Champlain now had but one desire—to get back to the Sault. First, however, he took formal possession of the country for the king, by setting up on the shore in a conspicuous place a cross of white cedar bearing the arms of France. Other similar cedar crosses were set up at points lower down the river. Scores of Algonquin canoes loaded with furs attended him to the Grand Sault, where traders were waiting with merchandise for barter. Vignau was left at the Grand Sault at his own request. None of the natives would have anything to do with him; and so, says the explorer, ‘We left him in God’s keeping.’ At Champlain’s instance the Algonquins, however, took back with them two young Frenchmen. In this way he was training a band of interpreters, whose services were to be utilized both for purposes of exploration and trading with the various tribes of the upper country. On August 26 Champlain was back in St Malo.

Champlain’s large map of 1612 was the first attempt to delineate the lake region. It sums up Brûlé’s report of his travels on the upper Ottawa, and gives information gathered from the natives. The Ottawa is shown almost to its source, with Lakes Timiskaming and Kipawa, and the rivers Mattawa, Antoine and Jocko. The three upper lakes are combined into one of three hundred leagues in length, only the eastern portion being shown. Various canoe and portage routes appear as rivers. The Trent River is given, rising apparently in Lake Simcoe. The Bay of Quinte and Prince Edward Peninsula are approximately correct. Lake Nipissing has no western outlet, and discharges into the Mattawa, with which also the Trent is connected. Lake Ontario is represented with a length of twenty-five days of canoe travel. Niagara Falls with the Queenston escarpment are shown at the end of a short river connecting the great lake with Lake Ontario. Seven Indian villages are roughly depicted: four on the north shore of Lake Ontario, one probably in Bruce Peninsula, and two between the Trent and Mattawa. To three other regions native names are attached. Manitoulin Island is absent. North of the great lake is a tributary rising in a lake towards the west. The Ottawa and St Lawrence run parallel, at no great distance from each other. South of Lake Ontario, in the country of the Iroquois, are shown the ‘lake of the Irocois’ and several streams. Brûlé had probably been among the Hurons of Georgian Bay, seen Lake Simcoe, and followed the Trent to Lake Ontario, and perhaps gone westward to Niagara Falls. But we can only conjecture as to details.

Champlain’s smaller map of 1613 adds Hudson Bay, gives the name St Louis to Lake Ontario, assigns to the Ochateguins (Hurons) the country between this lake and the Ottawa, and locates the cross planted by Champlain opposite Pembroke to mark his ‘farthest north.’

A small expansion of the Great River in the map of 1612, containing two islands, may have been intended to represent either Erie or St Clair.
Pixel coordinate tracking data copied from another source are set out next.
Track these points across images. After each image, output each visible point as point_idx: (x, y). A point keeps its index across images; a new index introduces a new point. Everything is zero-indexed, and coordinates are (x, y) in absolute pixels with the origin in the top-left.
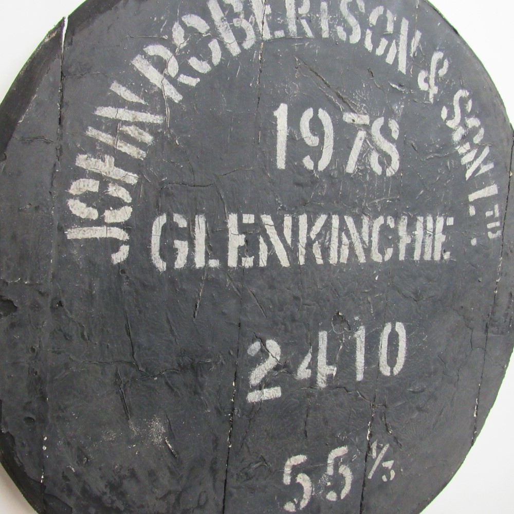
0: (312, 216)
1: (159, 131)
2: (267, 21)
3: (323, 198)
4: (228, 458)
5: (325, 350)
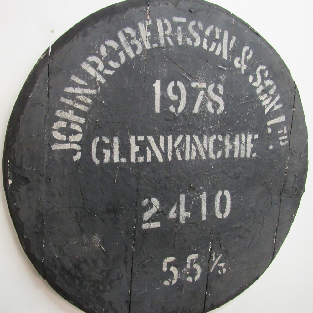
0: (175, 136)
1: (95, 97)
2: (149, 40)
3: (181, 126)
4: (133, 256)
5: (184, 204)
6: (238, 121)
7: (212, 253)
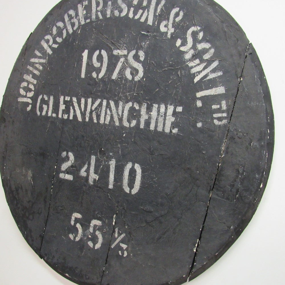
0: (94, 100)
1: (44, 65)
2: (84, 17)
3: (100, 91)
4: (51, 198)
5: (94, 166)
6: (157, 90)
7: (116, 228)
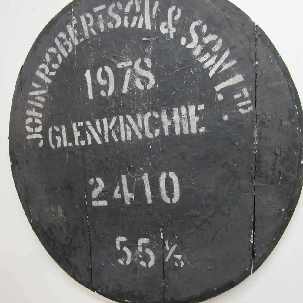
0: (109, 119)
1: (46, 96)
2: (76, 36)
4: (89, 229)
5: (126, 185)
6: (174, 93)
7: (165, 241)
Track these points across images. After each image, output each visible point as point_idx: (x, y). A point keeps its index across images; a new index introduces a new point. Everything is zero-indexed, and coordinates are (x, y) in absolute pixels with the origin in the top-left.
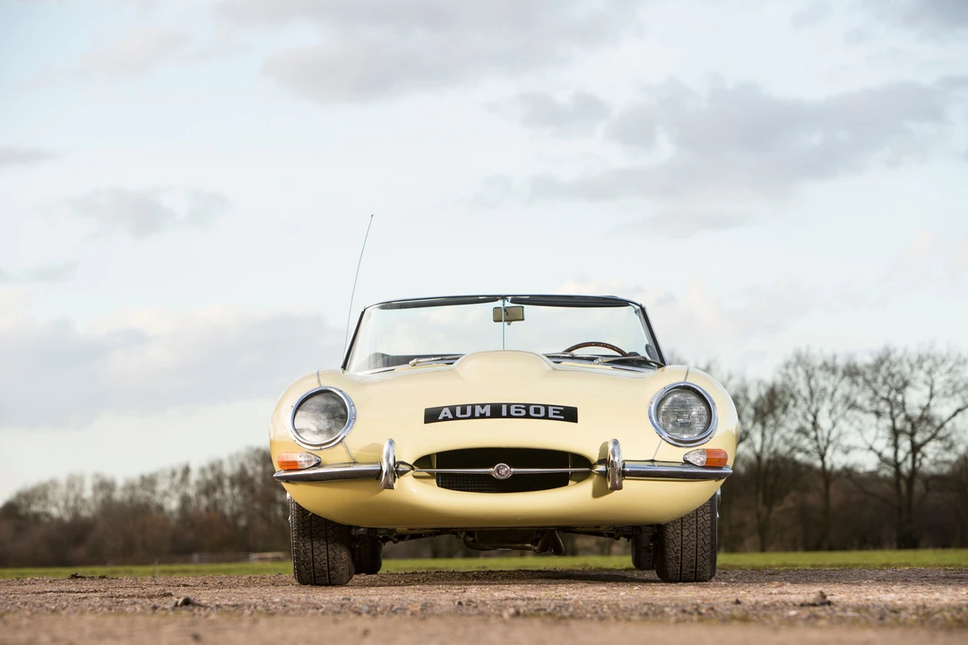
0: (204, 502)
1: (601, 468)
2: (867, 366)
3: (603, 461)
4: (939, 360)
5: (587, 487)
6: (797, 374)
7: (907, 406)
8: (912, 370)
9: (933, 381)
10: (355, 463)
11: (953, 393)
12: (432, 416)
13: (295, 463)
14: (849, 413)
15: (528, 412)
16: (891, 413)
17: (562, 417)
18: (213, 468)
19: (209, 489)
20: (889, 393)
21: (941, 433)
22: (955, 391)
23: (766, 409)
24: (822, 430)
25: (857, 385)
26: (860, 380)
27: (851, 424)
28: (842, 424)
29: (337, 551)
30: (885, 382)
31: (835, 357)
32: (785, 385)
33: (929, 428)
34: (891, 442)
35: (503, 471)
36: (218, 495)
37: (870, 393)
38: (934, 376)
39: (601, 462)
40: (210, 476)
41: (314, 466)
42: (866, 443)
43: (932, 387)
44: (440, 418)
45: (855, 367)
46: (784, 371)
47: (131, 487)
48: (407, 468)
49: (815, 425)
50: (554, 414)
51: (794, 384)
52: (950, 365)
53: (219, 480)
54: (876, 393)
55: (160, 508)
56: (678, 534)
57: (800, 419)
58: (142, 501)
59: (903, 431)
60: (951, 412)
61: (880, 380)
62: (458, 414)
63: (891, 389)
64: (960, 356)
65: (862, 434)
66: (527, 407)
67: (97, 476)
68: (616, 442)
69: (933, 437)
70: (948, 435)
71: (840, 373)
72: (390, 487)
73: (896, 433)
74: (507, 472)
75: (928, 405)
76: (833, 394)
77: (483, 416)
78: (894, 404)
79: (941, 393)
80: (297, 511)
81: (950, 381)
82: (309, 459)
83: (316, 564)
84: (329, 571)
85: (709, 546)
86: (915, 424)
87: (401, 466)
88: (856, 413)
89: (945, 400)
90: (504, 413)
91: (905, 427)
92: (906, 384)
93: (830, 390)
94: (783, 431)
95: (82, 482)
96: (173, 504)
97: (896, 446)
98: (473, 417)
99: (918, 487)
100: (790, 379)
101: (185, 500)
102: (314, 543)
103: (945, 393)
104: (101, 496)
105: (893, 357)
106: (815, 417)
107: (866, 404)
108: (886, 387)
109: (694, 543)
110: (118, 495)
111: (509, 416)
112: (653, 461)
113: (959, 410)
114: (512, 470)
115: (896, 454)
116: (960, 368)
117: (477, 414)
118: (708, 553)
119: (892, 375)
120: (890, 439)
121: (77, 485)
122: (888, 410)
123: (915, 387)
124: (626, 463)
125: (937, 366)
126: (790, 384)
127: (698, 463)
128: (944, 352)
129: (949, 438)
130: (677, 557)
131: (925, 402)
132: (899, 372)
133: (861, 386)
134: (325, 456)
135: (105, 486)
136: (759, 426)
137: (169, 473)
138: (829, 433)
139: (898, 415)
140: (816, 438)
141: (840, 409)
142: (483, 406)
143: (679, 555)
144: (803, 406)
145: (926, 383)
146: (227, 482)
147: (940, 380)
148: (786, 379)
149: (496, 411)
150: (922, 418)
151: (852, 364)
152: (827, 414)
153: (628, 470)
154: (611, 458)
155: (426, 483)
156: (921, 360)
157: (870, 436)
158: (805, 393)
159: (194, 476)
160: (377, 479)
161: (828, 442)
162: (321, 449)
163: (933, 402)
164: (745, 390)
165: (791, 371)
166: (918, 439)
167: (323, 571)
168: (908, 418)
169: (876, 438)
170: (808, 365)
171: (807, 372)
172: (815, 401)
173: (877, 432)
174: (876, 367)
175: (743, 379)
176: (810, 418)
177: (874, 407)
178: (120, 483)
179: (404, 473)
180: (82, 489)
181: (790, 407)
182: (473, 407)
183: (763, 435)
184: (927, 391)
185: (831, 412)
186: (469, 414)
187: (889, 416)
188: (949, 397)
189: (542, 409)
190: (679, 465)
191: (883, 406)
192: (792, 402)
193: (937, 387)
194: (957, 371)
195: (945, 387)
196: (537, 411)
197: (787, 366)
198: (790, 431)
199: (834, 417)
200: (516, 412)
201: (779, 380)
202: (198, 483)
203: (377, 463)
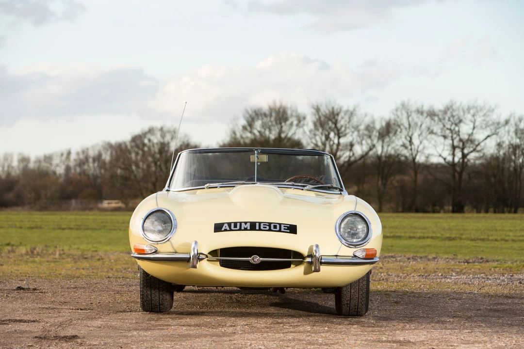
0: (78, 170)
1: (309, 260)
2: (440, 111)
3: (310, 256)
4: (479, 109)
5: (301, 269)
6: (402, 114)
7: (461, 133)
8: (464, 114)
9: (475, 120)
10: (176, 252)
11: (486, 127)
12: (218, 228)
13: (143, 250)
14: (429, 136)
15: (271, 227)
16: (452, 137)
17: (289, 231)
18: (83, 152)
19: (81, 163)
20: (451, 125)
21: (479, 148)
22: (487, 126)
23: (384, 133)
24: (414, 145)
25: (435, 121)
26: (436, 118)
27: (430, 142)
28: (425, 143)
29: (164, 296)
30: (449, 120)
31: (423, 106)
32: (395, 120)
33: (471, 145)
34: (451, 153)
35: (256, 259)
36: (86, 167)
37: (441, 126)
38: (475, 117)
39: (309, 256)
40: (82, 157)
41: (153, 253)
42: (437, 152)
43: (474, 124)
44: (223, 229)
45: (434, 111)
46: (395, 112)
47: (38, 161)
48: (204, 257)
49: (411, 142)
50: (284, 229)
51: (401, 120)
52: (485, 112)
53: (87, 159)
54: (444, 126)
55: (55, 173)
56: (348, 291)
57: (403, 139)
58: (45, 169)
59: (458, 147)
60: (484, 137)
61: (447, 118)
62: (232, 228)
63: (452, 124)
64: (490, 107)
65: (436, 148)
66: (270, 224)
67: (20, 154)
68: (317, 246)
69: (474, 150)
70: (483, 149)
71: (425, 115)
72: (195, 267)
73: (454, 148)
74: (258, 260)
75: (472, 133)
76: (421, 126)
77: (246, 229)
78: (454, 132)
79: (479, 127)
80: (144, 274)
81: (484, 120)
82: (151, 249)
83: (153, 302)
84: (160, 305)
85: (365, 298)
86: (464, 143)
87: (201, 255)
88: (433, 136)
89: (481, 131)
90: (257, 228)
91: (459, 145)
92: (460, 121)
93: (419, 124)
94: (393, 145)
95: (12, 157)
96: (61, 170)
97: (454, 155)
98: (240, 229)
99: (465, 176)
100: (398, 117)
101: (68, 169)
102: (152, 291)
103: (481, 127)
104: (22, 166)
105: (454, 107)
106: (411, 138)
107: (439, 131)
108: (450, 123)
109: (357, 296)
110: (32, 165)
111: (260, 230)
112: (337, 256)
113: (489, 136)
114: (261, 259)
115: (453, 159)
116: (490, 114)
117: (243, 228)
118: (365, 302)
119: (453, 116)
120: (451, 150)
121: (9, 159)
122: (450, 135)
123: (465, 123)
124: (323, 257)
125: (478, 112)
126: (398, 120)
127: (361, 256)
128: (482, 105)
129: (482, 151)
130: (347, 304)
131: (470, 132)
132: (457, 115)
133: (437, 122)
134: (160, 247)
135: (24, 160)
136: (380, 143)
137: (59, 154)
138: (418, 147)
139: (455, 138)
140: (411, 149)
141: (424, 134)
142: (246, 223)
143: (349, 302)
144: (405, 132)
145: (472, 121)
146: (91, 160)
147: (479, 120)
148: (396, 117)
149: (253, 226)
150: (468, 140)
151: (431, 110)
152: (417, 137)
153: (323, 261)
154: (315, 254)
155: (214, 264)
156: (469, 109)
157: (440, 149)
158: (407, 125)
159: (73, 157)
160: (188, 262)
161: (417, 152)
162: (158, 244)
163: (475, 131)
164: (373, 122)
165: (399, 113)
166: (466, 151)
167: (156, 305)
168: (461, 140)
169: (443, 150)
170: (408, 110)
171: (408, 113)
172: (411, 129)
173: (444, 147)
174: (445, 112)
175: (373, 117)
176: (409, 139)
177: (443, 134)
178: (33, 158)
179: (202, 259)
180: (12, 161)
181: (398, 133)
182: (241, 223)
183: (383, 147)
184: (472, 126)
185: (419, 136)
186: (238, 227)
187: (450, 138)
188: (484, 129)
189: (278, 226)
190: (351, 258)
191: (448, 133)
192: (399, 130)
193: (477, 124)
194: (488, 116)
195: (481, 123)
196: (275, 227)
197: (397, 110)
198: (397, 145)
199: (421, 138)
200: (264, 227)
201: (393, 117)
202: (75, 160)
203: (187, 253)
This shows the vagueness of Champlain’s information respecting the region west of Lake Ontario.

Passing over the portage road from the Ottawa to Mud Lake on his way to Muskrat Lake on June 7, 1613, Champlain lost his astrolabe, an instrument used for taking observations. There it lay undiscovered until August 1867, when it was found in an excellent state of preservation. It bears date 1603, and had probably been carried by the explorer on all his expeditions up the St Lawrence.